## BEGIN Article
Prospective users of automated and robotic blasting systems are invited to submit sample components for free laboratory testing and application engineering evaluation at Guyson’s factory in northeastern New York State.



The RB-9 machine pictured above incorporates a special safety interlock system designed to comply with the purchaser’s internal machine engineering specifications for robotic equipment. A hand-held wand, a foot pedal and door locks on the blast cabinet and robot cage were integrated by Guyson controls engineers in response to the individual customer’s requirements.


The six-station rotary table of the automated blast machine is mounted on a precision cam indexer that accurately steps the fixtured components through isolation, peening and blow-off chambers within the abrasion-protected cabinet. At two shot peening stations in the blast enclosure, the component-bearing spindles are rotated at controlled speed during the timed process cycle. The spindle rotation speed is adjustable.

ROBOTIC SHOT PEENING SYSTEM
Guyson Corporation has introduced a 7-axis robotic pressure-blast shot peening system that is designed to support compliance with the most demanding process specifications and to enable automated peening of a wide variety of
dissimilar components. The Model RB-10 was developed for technical surface treatment of gears and aerospace components.
The Guyson RB-10 Shot Peening System introduces a new dimension of flexibility in precision surface treatment to NADCAP quality standards.
The 60 x 60 x 60-inch blast cabinet is mated with a 6-axis robot, such as the Fanuc M10iA,
as a blast nozzle manipulator. The shot peening machine’s rotary table has a diameter of up
to 52 inches and is servomotor driven to be controlled as a seventh axis of robotic motion.
## END Article
## BEGIN Information provided
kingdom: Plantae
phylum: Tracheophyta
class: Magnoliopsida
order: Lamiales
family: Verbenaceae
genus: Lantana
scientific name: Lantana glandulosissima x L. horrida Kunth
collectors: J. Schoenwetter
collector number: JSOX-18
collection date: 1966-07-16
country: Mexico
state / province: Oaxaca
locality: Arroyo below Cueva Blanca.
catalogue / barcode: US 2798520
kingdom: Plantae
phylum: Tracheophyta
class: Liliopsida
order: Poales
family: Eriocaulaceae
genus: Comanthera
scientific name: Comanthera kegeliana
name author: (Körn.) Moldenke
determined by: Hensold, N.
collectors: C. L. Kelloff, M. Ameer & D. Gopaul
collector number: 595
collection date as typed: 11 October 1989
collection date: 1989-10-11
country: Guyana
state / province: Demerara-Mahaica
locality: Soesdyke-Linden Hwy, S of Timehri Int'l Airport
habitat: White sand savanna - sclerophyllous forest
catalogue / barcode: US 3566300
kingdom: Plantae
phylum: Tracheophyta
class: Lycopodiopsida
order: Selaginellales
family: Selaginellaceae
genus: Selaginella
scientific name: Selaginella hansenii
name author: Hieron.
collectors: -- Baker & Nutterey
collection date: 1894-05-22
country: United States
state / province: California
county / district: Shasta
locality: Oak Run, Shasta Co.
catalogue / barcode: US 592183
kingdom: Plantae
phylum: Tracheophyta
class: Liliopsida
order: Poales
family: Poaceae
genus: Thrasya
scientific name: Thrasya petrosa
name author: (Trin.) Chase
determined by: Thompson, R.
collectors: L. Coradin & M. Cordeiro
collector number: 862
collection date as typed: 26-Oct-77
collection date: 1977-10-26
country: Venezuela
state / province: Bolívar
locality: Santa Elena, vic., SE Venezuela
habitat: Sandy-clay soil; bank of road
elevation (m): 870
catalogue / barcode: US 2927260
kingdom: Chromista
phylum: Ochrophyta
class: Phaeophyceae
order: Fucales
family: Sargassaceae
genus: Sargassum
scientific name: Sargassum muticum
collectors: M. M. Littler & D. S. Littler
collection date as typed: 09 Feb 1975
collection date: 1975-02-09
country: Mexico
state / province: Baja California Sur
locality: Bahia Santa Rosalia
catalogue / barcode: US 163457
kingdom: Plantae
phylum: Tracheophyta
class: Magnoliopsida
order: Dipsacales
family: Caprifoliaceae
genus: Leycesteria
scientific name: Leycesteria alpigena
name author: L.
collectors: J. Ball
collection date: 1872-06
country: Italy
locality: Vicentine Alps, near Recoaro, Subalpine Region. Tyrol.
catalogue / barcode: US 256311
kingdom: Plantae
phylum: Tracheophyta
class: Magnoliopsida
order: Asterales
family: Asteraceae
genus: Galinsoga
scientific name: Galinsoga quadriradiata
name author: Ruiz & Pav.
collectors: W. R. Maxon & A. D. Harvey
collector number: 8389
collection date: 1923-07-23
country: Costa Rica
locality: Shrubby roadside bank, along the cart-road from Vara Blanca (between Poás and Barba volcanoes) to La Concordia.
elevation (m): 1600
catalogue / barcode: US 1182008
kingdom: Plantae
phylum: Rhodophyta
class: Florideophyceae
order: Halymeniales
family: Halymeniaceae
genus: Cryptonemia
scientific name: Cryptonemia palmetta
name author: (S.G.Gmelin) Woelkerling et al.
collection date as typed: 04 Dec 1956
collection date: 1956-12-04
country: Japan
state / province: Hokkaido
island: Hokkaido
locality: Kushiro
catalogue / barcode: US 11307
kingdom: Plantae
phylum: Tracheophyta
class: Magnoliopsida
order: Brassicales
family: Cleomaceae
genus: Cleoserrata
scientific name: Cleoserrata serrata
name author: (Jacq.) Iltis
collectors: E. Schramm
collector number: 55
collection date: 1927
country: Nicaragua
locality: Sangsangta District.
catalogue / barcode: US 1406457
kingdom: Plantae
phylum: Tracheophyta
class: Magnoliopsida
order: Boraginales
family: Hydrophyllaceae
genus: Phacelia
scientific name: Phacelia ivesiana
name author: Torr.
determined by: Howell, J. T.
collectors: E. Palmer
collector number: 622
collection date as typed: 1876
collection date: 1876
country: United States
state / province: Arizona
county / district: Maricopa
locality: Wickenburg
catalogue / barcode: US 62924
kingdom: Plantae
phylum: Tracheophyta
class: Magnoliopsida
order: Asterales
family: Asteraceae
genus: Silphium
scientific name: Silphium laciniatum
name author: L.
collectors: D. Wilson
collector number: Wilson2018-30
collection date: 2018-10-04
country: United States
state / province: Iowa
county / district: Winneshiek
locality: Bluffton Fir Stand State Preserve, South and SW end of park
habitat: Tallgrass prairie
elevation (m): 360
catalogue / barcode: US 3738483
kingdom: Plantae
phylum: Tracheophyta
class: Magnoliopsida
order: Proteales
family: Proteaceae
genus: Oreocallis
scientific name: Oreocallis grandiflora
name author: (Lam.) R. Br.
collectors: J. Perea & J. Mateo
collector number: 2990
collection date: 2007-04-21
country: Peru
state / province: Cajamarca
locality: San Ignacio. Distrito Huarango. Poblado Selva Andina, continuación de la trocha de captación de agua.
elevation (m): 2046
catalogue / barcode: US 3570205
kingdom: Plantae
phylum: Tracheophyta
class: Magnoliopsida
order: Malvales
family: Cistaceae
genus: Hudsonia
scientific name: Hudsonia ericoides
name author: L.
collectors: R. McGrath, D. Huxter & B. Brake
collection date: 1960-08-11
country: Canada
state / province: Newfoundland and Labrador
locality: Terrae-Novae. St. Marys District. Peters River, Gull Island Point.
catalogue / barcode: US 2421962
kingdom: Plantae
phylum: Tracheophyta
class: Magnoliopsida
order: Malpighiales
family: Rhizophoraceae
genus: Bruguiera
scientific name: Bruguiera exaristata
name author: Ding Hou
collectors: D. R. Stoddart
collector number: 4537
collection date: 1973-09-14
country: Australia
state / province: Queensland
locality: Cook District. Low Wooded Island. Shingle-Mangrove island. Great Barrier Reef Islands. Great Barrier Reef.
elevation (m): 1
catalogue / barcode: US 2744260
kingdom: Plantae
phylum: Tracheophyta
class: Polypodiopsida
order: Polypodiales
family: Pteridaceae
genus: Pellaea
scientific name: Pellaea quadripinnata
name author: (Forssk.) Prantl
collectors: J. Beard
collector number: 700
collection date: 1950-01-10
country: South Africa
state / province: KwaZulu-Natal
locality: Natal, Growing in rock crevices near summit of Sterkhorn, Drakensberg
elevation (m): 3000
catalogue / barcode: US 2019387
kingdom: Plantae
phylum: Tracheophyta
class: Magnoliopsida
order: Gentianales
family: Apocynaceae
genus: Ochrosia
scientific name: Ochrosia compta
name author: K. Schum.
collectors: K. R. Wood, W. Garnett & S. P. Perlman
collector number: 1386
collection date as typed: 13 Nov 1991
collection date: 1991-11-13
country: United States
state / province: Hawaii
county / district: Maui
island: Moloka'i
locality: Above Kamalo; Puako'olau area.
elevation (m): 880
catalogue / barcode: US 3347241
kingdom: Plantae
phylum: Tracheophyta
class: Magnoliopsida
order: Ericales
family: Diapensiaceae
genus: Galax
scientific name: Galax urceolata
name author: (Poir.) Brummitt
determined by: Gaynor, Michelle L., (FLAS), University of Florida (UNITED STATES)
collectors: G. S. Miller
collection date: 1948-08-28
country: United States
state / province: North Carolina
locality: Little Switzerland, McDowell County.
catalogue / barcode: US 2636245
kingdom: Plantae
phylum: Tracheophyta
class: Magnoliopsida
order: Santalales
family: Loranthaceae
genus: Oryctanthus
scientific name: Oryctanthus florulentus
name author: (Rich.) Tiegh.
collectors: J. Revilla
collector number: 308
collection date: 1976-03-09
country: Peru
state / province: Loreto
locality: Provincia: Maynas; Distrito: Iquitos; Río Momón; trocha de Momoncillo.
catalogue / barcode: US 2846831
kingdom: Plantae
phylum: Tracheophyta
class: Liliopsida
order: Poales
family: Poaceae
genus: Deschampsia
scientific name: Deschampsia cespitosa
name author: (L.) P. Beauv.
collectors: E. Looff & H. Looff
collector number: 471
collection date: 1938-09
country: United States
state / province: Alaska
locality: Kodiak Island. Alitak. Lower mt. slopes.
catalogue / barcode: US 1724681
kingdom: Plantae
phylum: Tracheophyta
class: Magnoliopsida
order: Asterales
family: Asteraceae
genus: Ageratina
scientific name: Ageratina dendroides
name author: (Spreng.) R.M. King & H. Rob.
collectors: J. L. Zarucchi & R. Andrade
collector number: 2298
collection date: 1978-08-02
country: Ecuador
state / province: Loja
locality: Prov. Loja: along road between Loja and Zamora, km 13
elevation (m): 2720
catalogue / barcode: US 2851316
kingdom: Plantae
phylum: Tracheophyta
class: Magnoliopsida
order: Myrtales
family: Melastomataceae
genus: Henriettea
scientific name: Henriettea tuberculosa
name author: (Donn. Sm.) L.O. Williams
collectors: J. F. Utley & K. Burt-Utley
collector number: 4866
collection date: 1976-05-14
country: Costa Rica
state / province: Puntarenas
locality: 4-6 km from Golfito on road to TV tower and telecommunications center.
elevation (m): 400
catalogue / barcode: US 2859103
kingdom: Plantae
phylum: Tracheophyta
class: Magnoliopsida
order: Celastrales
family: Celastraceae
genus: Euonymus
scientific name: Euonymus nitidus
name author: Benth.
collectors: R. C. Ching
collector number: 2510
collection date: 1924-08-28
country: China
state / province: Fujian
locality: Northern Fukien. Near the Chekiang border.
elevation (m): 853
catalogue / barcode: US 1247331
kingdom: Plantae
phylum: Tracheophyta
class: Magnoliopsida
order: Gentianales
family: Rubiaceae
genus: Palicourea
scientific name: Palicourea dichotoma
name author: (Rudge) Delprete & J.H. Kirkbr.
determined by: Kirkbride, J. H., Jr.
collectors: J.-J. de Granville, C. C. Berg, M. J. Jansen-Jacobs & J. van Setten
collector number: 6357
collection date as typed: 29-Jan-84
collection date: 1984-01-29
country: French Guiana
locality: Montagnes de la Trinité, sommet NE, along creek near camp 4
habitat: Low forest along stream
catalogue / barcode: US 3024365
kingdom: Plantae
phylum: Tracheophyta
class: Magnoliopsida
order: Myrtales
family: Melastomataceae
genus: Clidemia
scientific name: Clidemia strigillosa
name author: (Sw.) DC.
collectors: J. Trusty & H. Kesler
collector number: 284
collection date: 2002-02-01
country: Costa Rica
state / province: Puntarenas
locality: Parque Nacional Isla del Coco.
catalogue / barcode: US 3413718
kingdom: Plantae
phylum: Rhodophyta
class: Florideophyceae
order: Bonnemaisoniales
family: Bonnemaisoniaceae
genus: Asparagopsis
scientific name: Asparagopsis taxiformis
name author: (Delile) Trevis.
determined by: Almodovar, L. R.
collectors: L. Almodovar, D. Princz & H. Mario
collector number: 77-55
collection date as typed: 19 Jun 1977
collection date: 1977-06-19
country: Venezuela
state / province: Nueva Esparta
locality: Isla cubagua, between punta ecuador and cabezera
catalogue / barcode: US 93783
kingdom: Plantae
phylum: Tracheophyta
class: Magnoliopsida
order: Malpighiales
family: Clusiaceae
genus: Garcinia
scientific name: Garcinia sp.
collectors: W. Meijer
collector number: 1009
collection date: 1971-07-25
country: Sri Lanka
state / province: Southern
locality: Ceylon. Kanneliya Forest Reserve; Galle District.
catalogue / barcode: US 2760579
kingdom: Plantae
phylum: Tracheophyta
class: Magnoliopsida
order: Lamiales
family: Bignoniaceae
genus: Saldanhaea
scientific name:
## END Information provided
Task list ::
• A. Pull out every row that contains the word "determined", copying each one in full.
• B. Resume the description of Guyson's robotic shot peening systems, carrying it on from its final sentence.

Expected responses ::
• A.
determined by: Hensold, N.
determined by: Thompson, R.
determined by: Howell, J. T.
determined by: Gaynor, Michelle L., (FLAS), University of Florida (UNITED STATES)
determined by: Kirkbride, J. H., Jr.
determined by: Almodovar, L. R.

• B.
Locating hardware is provided to allow interchangeable component-holding fixtures to be
positively and repeatably positioned on the turntable.
During the shot peening cycle, the orientation of the component and the motion of the robotic
nozzle manipulator are synchronized to precisely replicate the programmed tool path,
following the contours of complex-shaped parts, yet constantly and accurately maintaining
the required angle of shot impingement, the correct offset of the peening nozzle from the
target surface and the right dwell or surface speed to control the cold working process.
The peening media delivery system includes an A.S.M.E.-certified pressure vessel of 3.5
cubic foot capacity fitted with high and low shot level sensors, a 3 cubic foot media storage
hopper that automatically adds shot when a low level is detected and, if required, an
electronic shot flow controller to continuously maintain the correct blast pressure and shot
flow rate specified for the shot peening process.
In addition to a cyclone separator for dust extraction, the shot reclamation system includes a
vibratory screen classifier to deliver only shot of the specified size, as well as a spiral
separator to remove any peening shot that is not perfectly spherical.
For metallurgical shot peening applications in accordance with S.A.E. aerospace peening
specification AMS 2432, Guyson offers a SCADA controls package combined with a custom-
designed touch screen human-machine interface (HMI) to enable data verifying all critical
process parameters throughout the shot peening procedure to be captured and logged for
documentation purposes.
Prospective users of robotic shot peening equipment are encouraged to submit sample components for
evaluation in the application engineering laboratory at Guyson’s design and manufacturing center in
northeastern New York State.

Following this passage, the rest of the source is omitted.